There are valid arguments that some extinctions have endangered other species, as is the case with the extinction of tortoises and the dodo in Mauritius. In these cases, it could be argued that de-extinction may have a wider conservation benefit. However, the tortoises from Aldabra seem to be achieving the same aim, at a fraction of the cost. Would it really be worth the expense of creating a version of the Aldabra tortoise which has been genetically modified to be more like Mauritian tortoises? In the majority of cases, I suspect that the answer will be no. There are still issues with using these so-called analogue species, but they are surely less than using genetically modified and cloned animals which have some resemblance to the extinct species.
I do think that it’s worth considering the idea of preserving material which could be used to clone our most endangered species. Even if these species don’t become extinct, this may help us preserve more genetic diversity. But gene technology and cloning are a long way from bringing back species which are already extinct, and it’s not clear that this will ever be possible. Despite the hype, extinction is still forever.
There are extinct plants, as well, of course. However, most discussions are about reviving extinct animals. The process for plants is also likely to be quite different because they reproduce very differently.

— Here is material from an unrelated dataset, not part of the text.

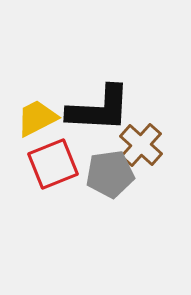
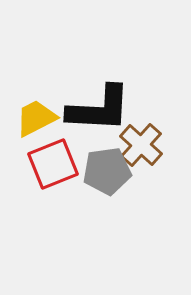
yellow trapezoid: moved 1 px left
gray pentagon: moved 3 px left, 3 px up
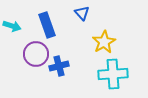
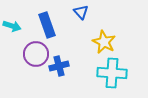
blue triangle: moved 1 px left, 1 px up
yellow star: rotated 15 degrees counterclockwise
cyan cross: moved 1 px left, 1 px up; rotated 8 degrees clockwise
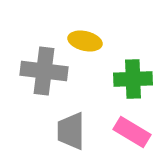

I think NZ can allocate a % of its GDP to biodiversity and some of that to preservation and restoration of its flora and fauna
I have been privileged to walk in "bush" in several diverse places in Aotearoa but didn't know enough to recognise how "modified" they were or what flora & fauna from the "before times" were missing. I currently most regularly walk in a remnant patch of bush surrounded by pine forest, and though grateful that when I am in it I am breathing the cleansed air, feeling the green light bathe me, listening to the tinkling of streams, and hearing native bird song in all seasons & times of the day, I am always aware of absences. Many birds I am used to hearing & seeing in more extensive native bush/forest while walking/camping are missing and I don't know enough to understand if they were ever present and have disappeared, or if this area being quite isolated was ever much more diverse in bird species (need to do some research eh?) It is possible the remnant is now too small to support more species...
IMHO wasting time & $$ on attempts to bring back the Moa would be more usefully spent on ensuring we look after the ones we still have, especially those on the brink. As we proved during COVID, when so many in the tourism sector couldn't work at their usual jobs but were willing & able to get out & do pest control (animal & vegetable!) & habitat restoration etc $$ spent on this type of work is a force multiplier in both helping our endangered flora & fauna but also expanding the connection of more people to their whenua & understanding how important conservation efforts are.
And... IF they succeeded, WHERE would they live? In a Zoo?